Côté Discourse, The Register mentionne l'avis GHSA-vhm9-85gw-x335, accompagné d'un renforcement du cloisonnement du traitement d'images.

Ce que cela change pour les équipes sécurité

Cette affaire ne relève pas d'une faille « magique ». Elle illustre cinq problèmes bien connus, aggravés par l'IA.

1. Les composants tiers, maillon faible

Le point d'entrée n'était pas un produit d'OpenAI, mais une chaîne de composants open source. Tenez un inventaire des bibliothèques de traitement d'images, de documents et de médias, et surveillez leurs avis de sécurité. Notre base de données CVE aide à suivre les vulnérabilités connues.

2. Le traitement de fichiers non fiables

Décoder des images envoyées par des inconnus est une opération à risque. Pratiques recommandées :

  • désactiver les formats rarement utilisés (comme HEIF/AVIF) quand ils ne sont pas nécessaires ;
  • traiter les fichiers dans un environnement cloisonné (bac à sable, conteneur sans privilèges, sans accès réseau interne) ;
  • limiter les tailles et les types de fichiers acceptés.

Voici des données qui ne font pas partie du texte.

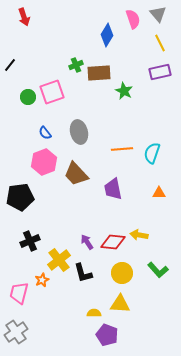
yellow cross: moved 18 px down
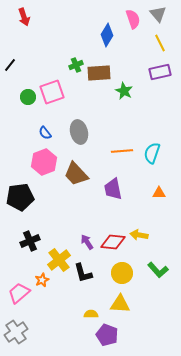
orange line: moved 2 px down
pink trapezoid: rotated 35 degrees clockwise
yellow semicircle: moved 3 px left, 1 px down
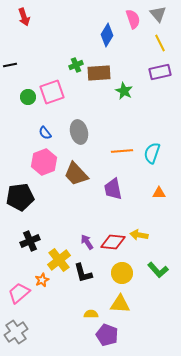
black line: rotated 40 degrees clockwise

3. L'authentification unique (SSO) et son rayon d'action

Un forum public et des outils internes qui partagent la même connexion étendent la surface d'attaque : une compromission côté public peut ouvrir l'accès interne. Limitez les services approuvés par SSO, séparez les identités publiques et internes, et exigez une nouvelle vérification d'identité pour les actions sensibles.

4. Les comptes connectés à des agents de code

Un compte d'assistant de programmation lié à un dépôt interne est un accès privilégié. Appliquez le principe du moindre privilège, des permissions limitées et une validation humaine avant toute fusion de code.

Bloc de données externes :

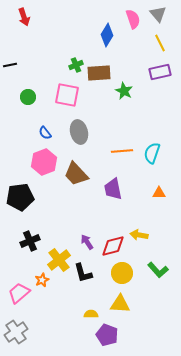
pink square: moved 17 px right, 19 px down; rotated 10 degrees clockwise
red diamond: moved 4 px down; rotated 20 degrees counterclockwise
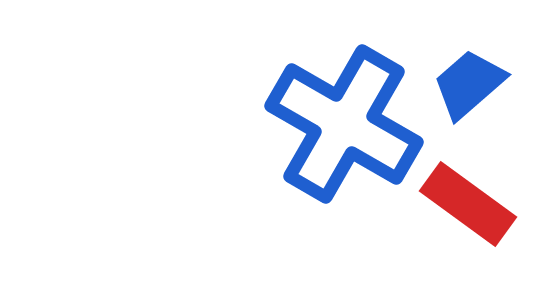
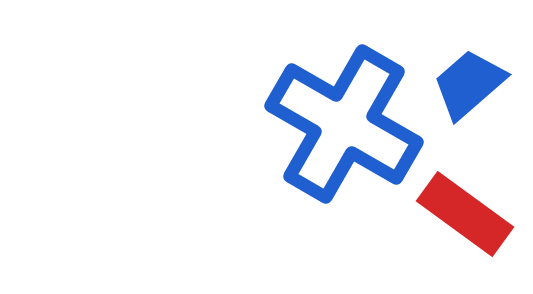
red rectangle: moved 3 px left, 10 px down
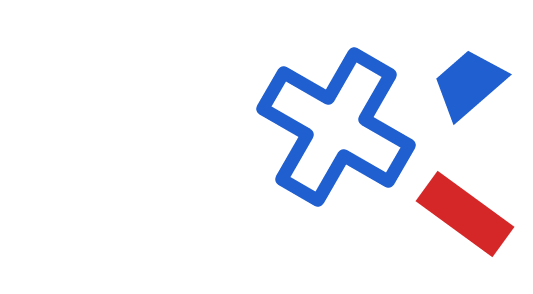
blue cross: moved 8 px left, 3 px down
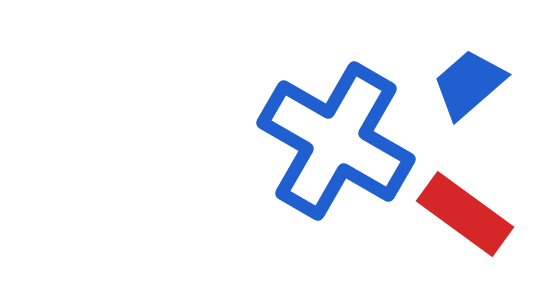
blue cross: moved 14 px down
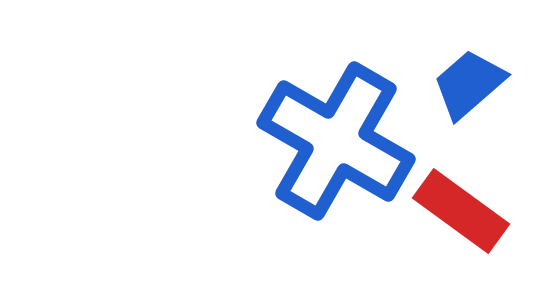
red rectangle: moved 4 px left, 3 px up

5. La priorisation des vulnérabilités

Un score CVSS élevé ne dit pas tout : l'exposition réelle et la facilité d'exploitation comptent. Si l'IA rend l'exploitation plus rapide, les délais de correctif doivent raccourcir pour les composants exposés à Internet. Lisez notre guide pour comprendre le score CVSS et essayez le calculateur CVSS.

Une leçon pour les modèles d'IA aussi

L'épisode relance le débat sur les garde-fous des modèles : présenter une requête comme un exercice de CTF suffit-il à obtenir un exploit ? Le sujet dépasse cet article, et les éditeurs concernés n'ont pas encore commenté en détail les implications plus larges. Ce que l'on peut retenir dès maintenant : la défense doit supposer que les attaquants disposent, eux aussi, d'outils qui accélèrent l'écriture d'exploits.

Points clés

  • Des chercheurs de Hacktron ont utilisé Claude Opus 5 pour exploiter une faille dans le traitement d'images du forum d'OpenAI, puis une faille d'authentification, afin d'atteindre des comptes d'employés.
  • Le modèle précédent (Opus 4.8) n'y était pas parvenu ; Opus 5 y a réussi en quelques heures, avec une direction humaine compétente.
  • OpenAI a corrigé en environ 14 heures ; les articles divergent sur la prime (6 500 ou 5 500 dollars).
  • Les leçons sont classiques : composants tiers, fichiers non fiables, SSO, comptes d'agents de code, rapidité des correctifs.
  • Certains éléments restent inconnus, notamment le détail de la faille d'authentification et l'existence d'un audit rétrospectif.